Tekstfragment:
........
Grenzen aan de zorg Lezing voor de themadag van de PCOB Amersfoort, 3 oktober 2007
Arjan Broers
Ik vind mijn vorm aan de grens
Dames en heren, Toen ik me voor deze dag aan het inlezen was en me verdiepte in de Raad voor de Volksgezondheid en Zorg en het verhaal dat meneer Ottes zojuist heeft verteld, moest ik sterk terugdenken aan een scoutingkamp waar ik bijna twintig jaar geleden aan mee zou gaan doen. Het was een internationaal waterkamp in Roermond, waar meer dan vierduizend scouts aan mee zouden gaan doen. Dat was een hele operatie, heel wat ingewikkelder dan die vijf boten en zes tenten die wij meestal meenamen, als wij in de zomer met een stel naar de Biesbosch voeren. In de aanloop van dat kamp kregen we al met de logistiek van dat grote kamp te maken. Zo kregen we precies te weten hoeveel eten we per persoon per dag uitgereikt zouden krijgen: hoeveel gram brood, hoeveel gram boter, hagelslag, jam, aardappelen, groenten… Het gaf aanleiding tot grote hilariteit, want we probeerden ons voor te stellen dat we, in plaats van ’s morgens gewoon thee te zetten en brood te smeren, tien gram boter, vijftien gram hagelslag en twintig gram kaas per persoon uitgereikt zouden krijgen. We namen ons in ieder geval voor om te zorgen voor wat noodrantsoenen, want dat werd hongerlijden, dat stond vast. Maar aan het einde van dat kamp laadden we onze boten in voor de terugreis, vol kratten eten dat over was en op moest. Pakken salami, kilo’s kaas, dozen sinaasappelsap en houdbare melk, voor ieder twee potten pindakaas… Zelfs twee kratten bier per boot behoorde tot de mogelijkheden. We hadden zoveel eten over, dat we op de terugreis, in traag tempo de Maas afzakkend, onze boterhammen zo dik belegden dat ze net in onze monden pasten. Onze ouders hadden de oorlog nog meegemaakt en ons nog goed ingepeperd dat we nooit eten mochten weggooien. En soms, soms waren wij zeer gehoorzame kinderen.
........
Inhoud gegevensbestand:
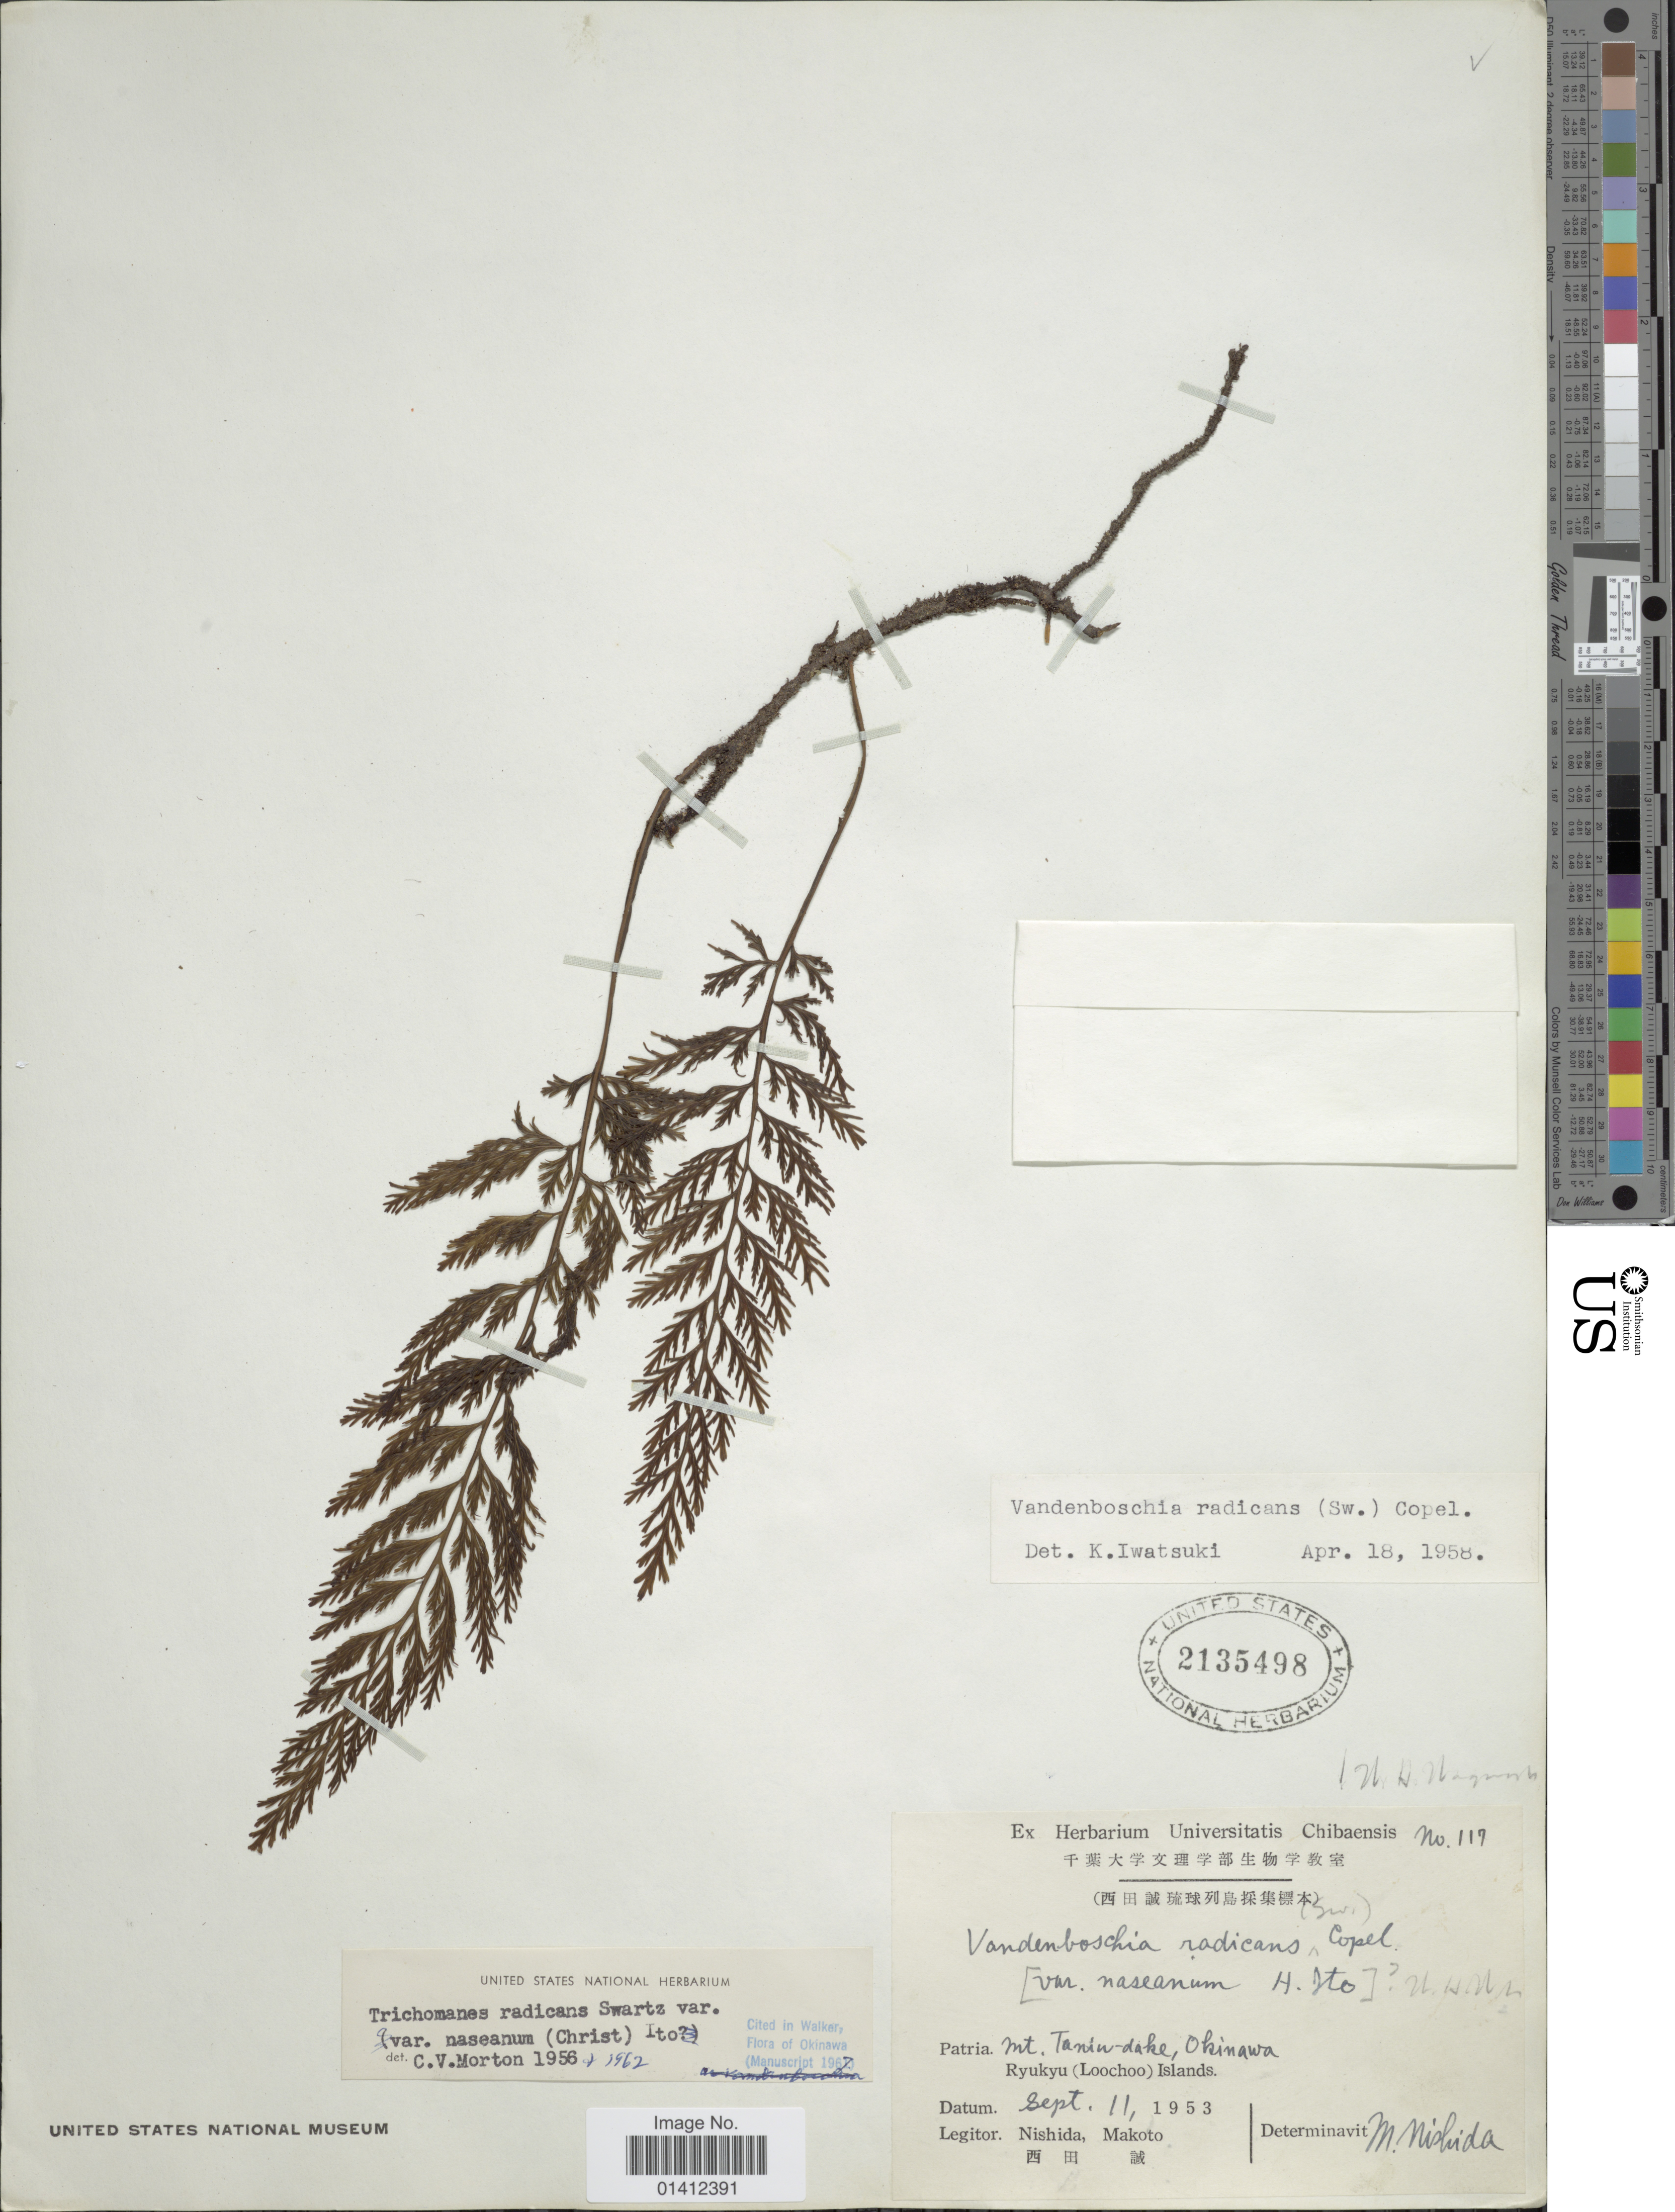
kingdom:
........
Te doen:
(A) In welke plaats werd volgens de lezing over grenzen aan de zorg het internationale waterkamp gehouden?
(B) Noem alle etenswaren waarvan de scouts vooraf te horen kregen hoeveel ze er per persoon per dag zouden krijgen, zoals de lezing over grenzen aan de zorg ze opsomt.
(C) Schrijf de lezing over grenzen aan de zorg verder, te beginnen na de laatste zin.

Eindresultaten:
(A) In Roermond.

(B) Brood, boter, hagelslag, jam, aardappelen en groenten.

(C)
Bevreemding en kalknagels Het is een onnozele anekdote, maar hij staat voor mij voor de bevreemding die me parten speelde toen ik las over het rapport Zinnige en duurzame zorg van de Raad voor de Volksgezondheid en Zorg. Ik kan me voorstellen dat de meesten van u die bevreemding voelen. Goed leven, is dat 80.000 euro per jaar waard? Is een leven, is mijn leven uit te drukken in een bepaald bedrag per jaar dat ik maximaal mag kosten? Is mijn leven meer waard dan het leven van iemand die in een arm land leeft, waar de gezondheidszorg niet zo duur is en de dokters de mensen nog niet zo ontstellend lang in leven houden? Wat gebeurt er met mij als ik kwetsbaar ben en te duur word voor de samenleving? Wat gebeurt er met mijn kwetsbare vriend, vriendin, vrouw, man, familielid, als zijn of haar leven ‘te duur’ wordt? Moet ik me nog meer verzekeren misschien? Kan dat? Is er een verzekering die 80.000 euro per jaar uitkeert? Of zou daar ook weer een grens aan gesteld worden? Die bevreemding. Die angst.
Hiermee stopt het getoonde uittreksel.